Given the explicit chain list, LFJ has the advantage in ecosystem breadth and potential integration surface area.
LFJ operates across three chains (Avalanche, Arbitrum, Binance) versus Blackhole’s single-chain deployment, providing broader ecosystem reach by the provided data.
User Recommendations
Choose Blackhole V3 if you prioritize liquidity and market breadth on Avalanche. With far higher reported TVL/volume and more pairs, it’s generally better suited to larger swaps, more reliable execution across a wider set of assets, and strategies that depend on consistent liquidity (e.g., active trading, sizeable rebalances, or routing through multiple pools).
Choose LFJ V2.2 (Monad) if you care most about execution mechanics and chain flexibility. Liquidity Book-style designs can be attractive for traders seeking tighter execution on specific pairs where liquidity is well-positioned, and for users who want the option to transact on Arbitrum or BSC to optimize gas costs.
From a UX perspective, LFJ’s Joe V2 lineage is typically more “plug-and-play” for everyday swapping, while Blackhole’s ve(3,3)-style incentive alignment can be powerful but may introduce extra conceptual complexity for users who want to participate beyond simple swaps (e.g., voting/locking/emissions).
LFJ’s Liquidity Book-based swap UX and multi-chain flexibility tend to be simpler for everyday users, whereas Blackhole’s ve(3,3)-style mechanics can add complexity beyond basic trading.
Trends & Innovation
Blackhole V3 positions itself as a “next-generation” Avalanche DEX centered on an enhanced ve(3,3) framework—an incentive model designed to align LPs, traders, and governance around sustainable liquidity over time. If executed well, ve-style tokenomics can create durable liquidity moats by directing emissions to the pools that governance deems most valuable, potentially reinforcing volume/TVL through aligned incentives.
LFJ V2.2 (Monad) is built on the Liquidity Book AMM concept, which is genuinely innovative in market design (bin-based liquidity, dynamic fees) and can deliver excellent execution on well-supported pairs. However, as a trajectory call, LFJ’s innovation is more “mechanism maturity and expansion,” while Blackhole’s differentiator is more “tokenomics and incentive architecture,” which can be a strong growth lever—especially given Blackhole’s already large reported activity on Avalanche.
With trend data unavailable for both, the best signal is current scale plus the distinctiveness of the incentive design.
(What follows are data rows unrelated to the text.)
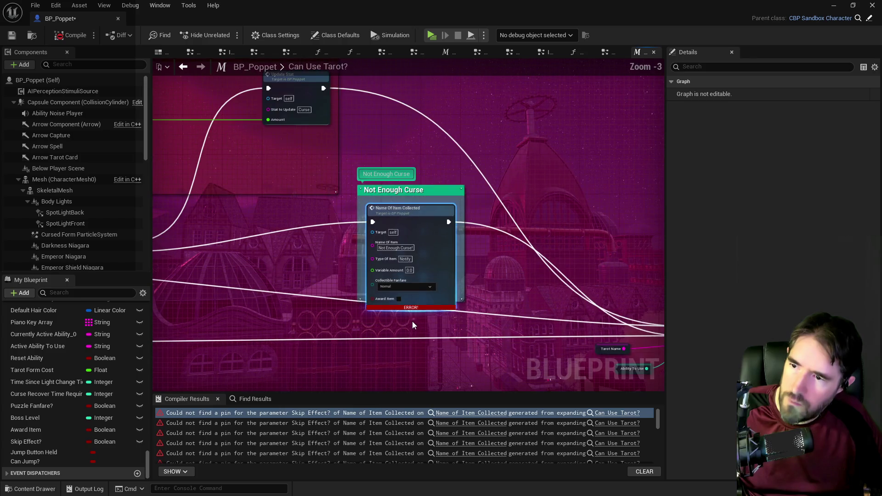
mouse_move(324, 310)
mouse_down()
mouse_move(492, 260)
mouse_move(447, 254)
mouse_up()
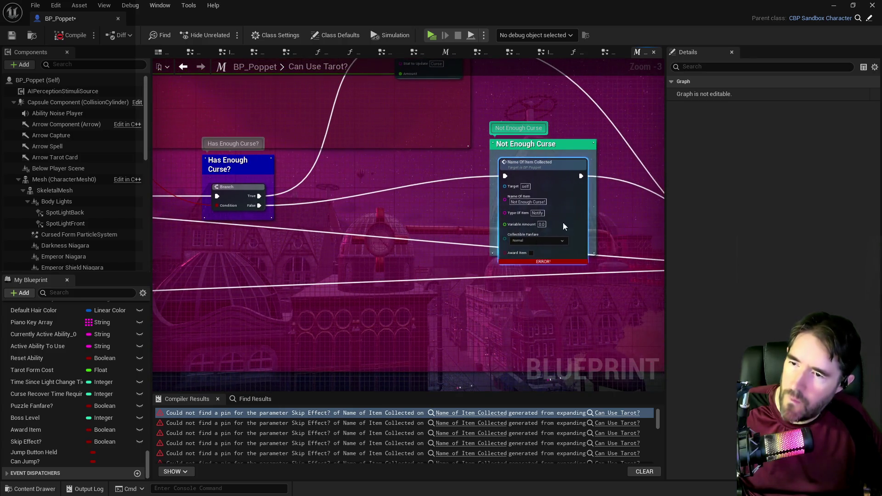
right_click(577, 212)
click(605, 276)
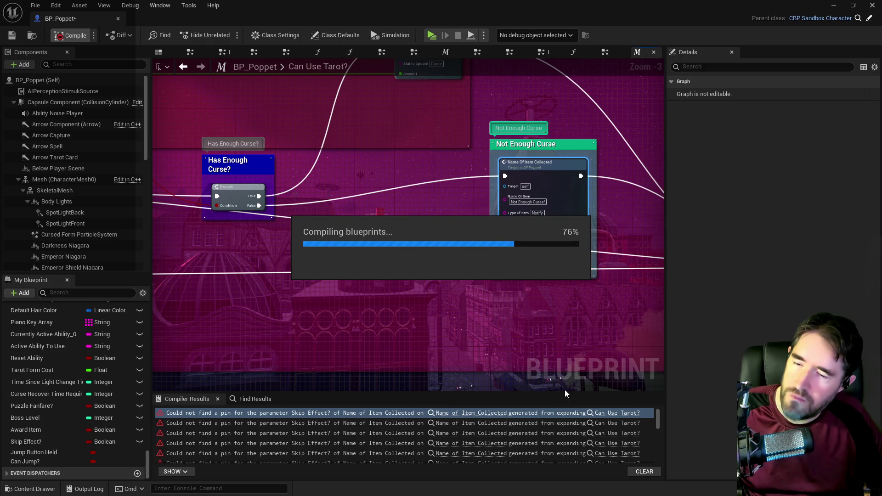
Refresh the remaining erroring Name Of Item Collected nodes, including the Puzzle Graph's, and save BP_Poppet.
click(487, 413)
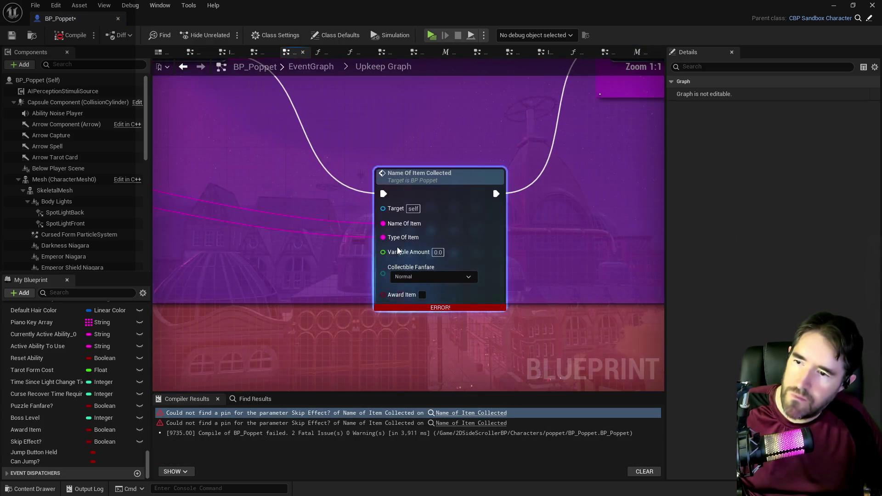
right_click(491, 229)
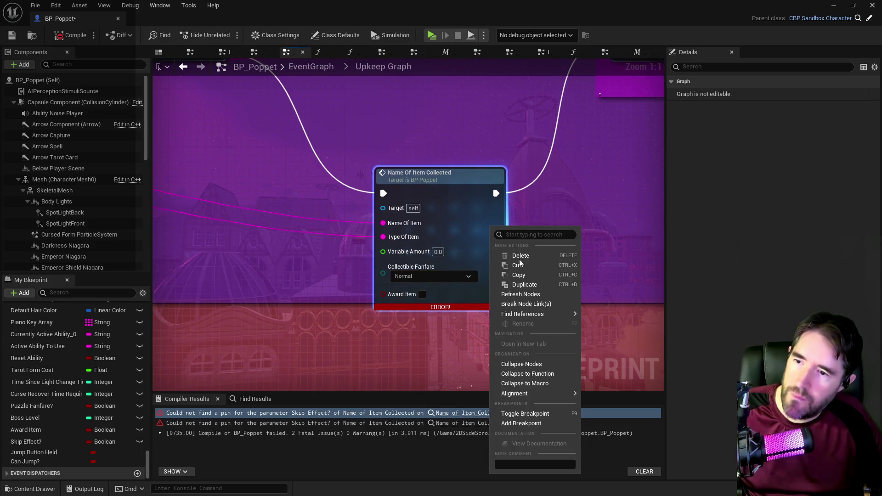
click(518, 295)
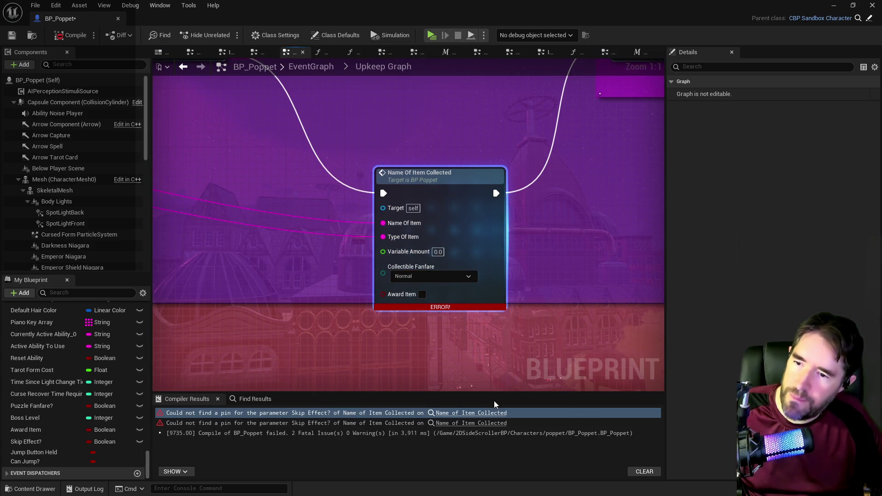
click(458, 423)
Blackhole’s combination of high activity and ve(3,3)-driven alignment suggests a more aggressive innovation-driven growth path if it continues to attract governance participants and sticky liquidity.
Blackhole’s enhanced ve(3,3) incentive architecture paired with already-strong on-chain scale suggests a more differentiated innovation path and potentially stronger growth flywheel.
✨ Bottom Line
Overall, Blackhole V3 wins today on the metrics that most directly determine DEX usability at scale: materially higher reported liquidity and volume, plus a broader set of markets on Avalanche. LFJ V2.2 (Monad) is compelling for users who value Liquidity Book execution mechanics and multi-chain optionality, but its current TVL/volume footprint in the provided data is comparatively small.
If you need depth and consistent fills now, Blackhole is the clearer default; if you’re optimizing for chain choice and concentrated-liquidity-style execution on select pairs, LFJ is the specialist option.
Blackhole V3 is the stronger overall venue primarily because it dominates the provided liquidity and volume data, which most directly drives execution quality and market reliability.